Things to do —
• 1. Reproduce the passage on Getaneh Tamire Molla from "Geteneh's first success" up to and including "the Cross Ouest-France.".
• 2. For each statement, say whether the passage on Getaneh Tamire Molla agrees with it, answering yes or no and quoting the words of the passage that decide it. (a) He won the 5000 metres at the 2015 African Games. (b) He won an individual medal at the 2016 African Cross Country Championships. (c) He won the 2017 Jan Meda Cross Country.

Document passage —

· · · ·

Getaneh Tamire Molla (born 10 January 1994) is an Ethiopian male long-distance runner who competes over distances up to 10K. He was the gold medallist in the 5000 metres at the 2015 African Games.

Geteneh's first success at national level came at the 2015 Ethiopian Athletics Championships where he won the 5000 m title. This earned him a spot on the national team for the 2015 African Games, where he became champion.

In 2016 he won both the national title at the Jan Meda Cross Country and defended his 5000 m title at the track championships. He was outside the individual medals in international competition that year, taking sixth at the 2016 African Cross Country Championships and fourth at the 2016 African Championships in Athletics. He did, however, lead the Ethiopian men's cross country team to bronze in the team event. He ended the year with a win at the Silvesterlauf Trier then opened the new year with another win at the Cross Ouest-France.

Getaneh earned his first national selection for a world event by defending his Ethiopian title at the 2017 Jan Meda Cross Country, beating Ibrahim Jeilan and Imane Merga among others.

· · · ·

Listed entries —
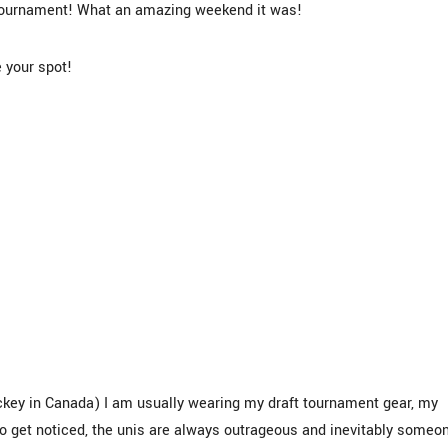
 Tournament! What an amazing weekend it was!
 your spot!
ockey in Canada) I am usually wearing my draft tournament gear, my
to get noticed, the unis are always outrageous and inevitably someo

· · · ·

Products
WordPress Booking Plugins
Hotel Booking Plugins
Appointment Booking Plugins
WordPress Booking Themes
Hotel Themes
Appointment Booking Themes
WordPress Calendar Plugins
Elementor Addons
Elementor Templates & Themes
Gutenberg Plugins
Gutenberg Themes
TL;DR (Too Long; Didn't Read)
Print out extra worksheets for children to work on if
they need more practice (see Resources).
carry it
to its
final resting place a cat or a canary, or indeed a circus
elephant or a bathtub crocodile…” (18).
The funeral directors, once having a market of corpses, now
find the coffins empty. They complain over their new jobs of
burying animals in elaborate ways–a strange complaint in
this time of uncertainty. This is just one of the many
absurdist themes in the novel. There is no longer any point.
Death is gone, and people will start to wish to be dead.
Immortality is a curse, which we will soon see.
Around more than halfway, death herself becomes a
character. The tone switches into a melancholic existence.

· · · ·

Outputs for the tasks —
• 1.
Geteneh's first success at national level came at the 2015 Ethiopian Athletics Championships where he won the 5000 m title. This earned him a spot on the national team for the 2015 African Games, where he became champion.

In 2016 he won both the national title at the Jan Meda Cross Country and defended his 5000 m title at the track championships. He was outside the individual medals in international competition that year, taking sixth at the 2016 African Cross Country Championships and fourth at the 2016 African Championships in Athletics. He did, however, lead the Ethiopian men's cross country team to bronze in the team event. He ended the year with a win at the Silvesterlauf Trier then opened the new year with another win at the Cross Ouest-France.

• 2.
(a) Yes: "He was the gold medallist in the 5000 metres at the 2015 African Games."
(b) No: "He was outside the individual medals in international competition that year, taking sixth at the 2016 African Cross Country Championships"
(c) Yes: "defending his Ethiopian title at the 2017 Jan Meda Cross Country, beating Ibrahim Jeilan and Imane Merga among others."